▸ **Passage for review**:
By Karen D. Lorentz
Almost 18 years after leasing the Mount Sunapee ski area in Newbury, N.H. with the understanding that they would be able to expand the existing ski area as well as improve it, Okemo operators Tim and Diane Mueller—also operators of Crested Butte in Colorado—received some good news.
On April 6, the Governor and Executive Council of the State of New Hampshire approved a decision by the New Hampshire Department of Resources and Economic Development (DRED) to allow Mount Sunapee to move forward with the West Bowl Expansion project which the Muellers had first proposed in 2000 as an alternative to the East side expansion promised in their lease.
However, state, local and federal permits still need to be obtained for the $12-$15 million project. Mount Sunapee Resort Vice President and General Manager Jay Gamble explained that the permit process could take a year or more as the area has to engage in environmental studies and site engineering among other planning in order to apply for the permits.

▸ **Prompt a**:
According to the Mount Sunapee article, on what date did New Hampshire's Governor and Executive Council approve the West Bowl Expansion decision?

▸ **Task inputs**:
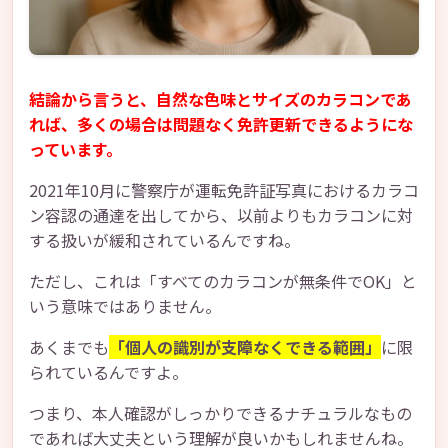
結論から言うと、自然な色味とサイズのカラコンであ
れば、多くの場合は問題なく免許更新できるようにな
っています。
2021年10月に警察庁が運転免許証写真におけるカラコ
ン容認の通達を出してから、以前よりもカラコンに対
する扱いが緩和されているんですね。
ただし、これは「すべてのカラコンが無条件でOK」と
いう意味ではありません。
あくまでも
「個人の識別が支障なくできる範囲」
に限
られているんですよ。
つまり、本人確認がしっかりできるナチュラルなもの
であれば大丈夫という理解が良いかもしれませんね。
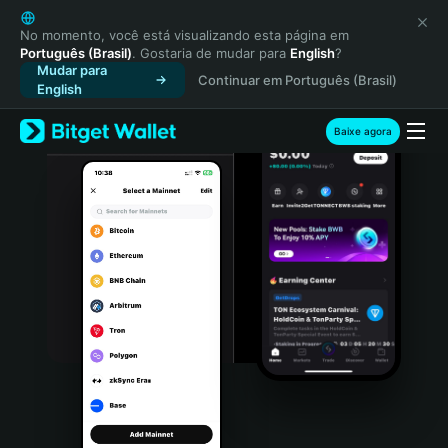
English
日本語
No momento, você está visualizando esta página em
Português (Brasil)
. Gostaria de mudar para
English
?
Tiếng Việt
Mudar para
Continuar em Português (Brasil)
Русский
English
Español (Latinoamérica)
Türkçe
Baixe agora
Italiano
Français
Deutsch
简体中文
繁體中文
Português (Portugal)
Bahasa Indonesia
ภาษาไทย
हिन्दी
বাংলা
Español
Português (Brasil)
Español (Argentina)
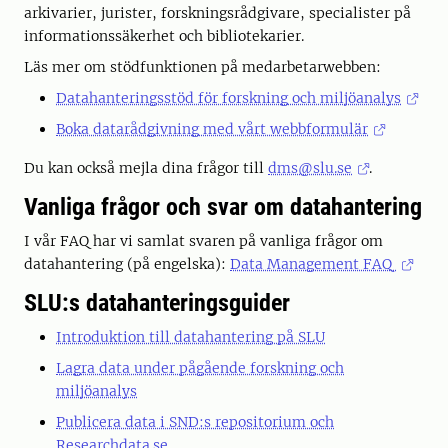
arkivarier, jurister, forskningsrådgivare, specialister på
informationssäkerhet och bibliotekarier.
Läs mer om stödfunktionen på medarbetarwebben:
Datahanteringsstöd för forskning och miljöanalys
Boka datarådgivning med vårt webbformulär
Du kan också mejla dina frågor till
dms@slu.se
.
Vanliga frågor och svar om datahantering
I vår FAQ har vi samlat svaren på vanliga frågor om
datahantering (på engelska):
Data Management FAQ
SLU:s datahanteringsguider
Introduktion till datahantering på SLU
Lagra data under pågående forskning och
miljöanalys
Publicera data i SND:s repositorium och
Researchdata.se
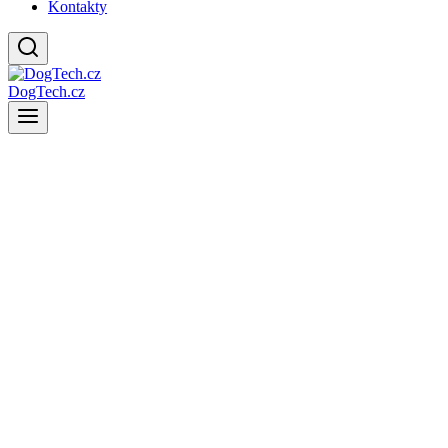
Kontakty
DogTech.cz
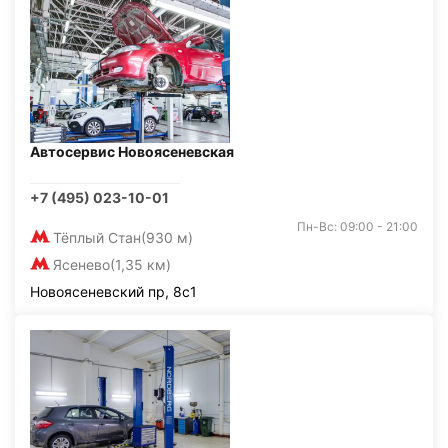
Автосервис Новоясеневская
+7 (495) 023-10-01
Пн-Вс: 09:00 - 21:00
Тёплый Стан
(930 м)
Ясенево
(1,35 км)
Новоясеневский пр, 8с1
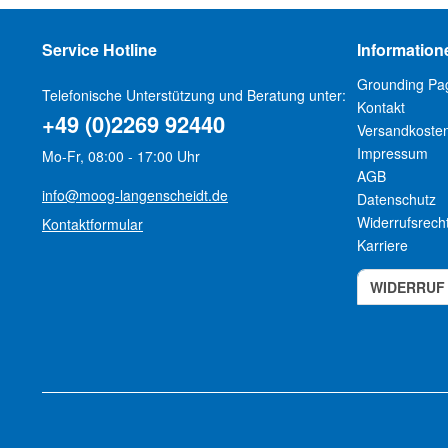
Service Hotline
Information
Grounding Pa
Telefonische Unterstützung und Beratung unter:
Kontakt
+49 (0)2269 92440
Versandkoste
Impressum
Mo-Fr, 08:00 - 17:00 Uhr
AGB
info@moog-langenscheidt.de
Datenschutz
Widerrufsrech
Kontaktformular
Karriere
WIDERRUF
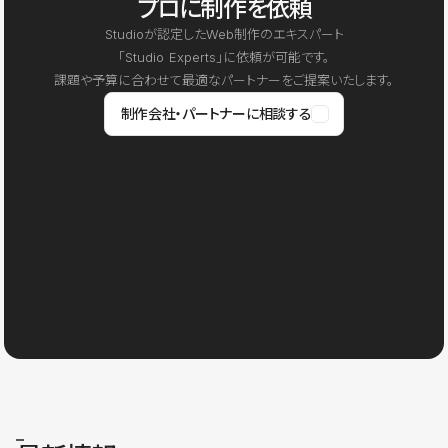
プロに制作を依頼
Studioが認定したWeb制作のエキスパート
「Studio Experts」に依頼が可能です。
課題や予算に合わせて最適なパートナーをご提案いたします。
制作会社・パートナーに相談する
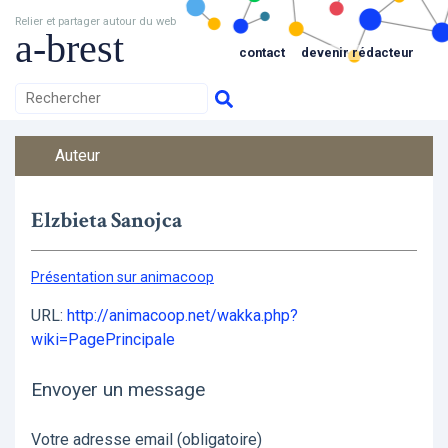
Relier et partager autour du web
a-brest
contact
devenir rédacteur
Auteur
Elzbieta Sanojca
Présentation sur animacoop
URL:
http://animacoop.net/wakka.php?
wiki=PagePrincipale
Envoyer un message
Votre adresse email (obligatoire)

▸ **Prompt b**:
Can you rewrite the records, starting at their beginning and ending at the line containing "Español (Argentina)", with every "English" changed to "Inglês" and nothing else altered? Leave the pictures out.

▸ **Answer space a**:
April 6

▸ **Answer space b**:
結論から言うと、自然な色味とサイズのカラコンであ
れば、多くの場合は問題なく免許更新できるようにな
っています。
2021年10月に警察庁が運転免許証写真におけるカラコ
ン容認の通達を出してから、以前よりもカラコンに対
する扱いが緩和されているんですね。
ただし、これは「すべてのカラコンが無条件でOK」と
いう意味ではありません。
あくまでも
「個人の識別が支障なくできる範囲」
に限
られているんですよ。
つまり、本人確認がしっかりできるナチュラルなもの
であれば大丈夫という理解が良いかもしれませんね。
Inglês
日本語
No momento, você está visualizando esta página em
Português (Brasil)
. Gostaria de mudar para
Inglês
?
Tiếng Việt
Mudar para
Continuar em Português (Brasil)
Русский
Inglês
Español (Latinoamérica)
Türkçe
Baixe agora
Italiano
Français
Deutsch
简体中文
繁體中文
Português (Portugal)
Bahasa Indonesia
ภาษาไทย
हिन्दी
বাংলা
Español
Português (Brasil)
Español (Argentina)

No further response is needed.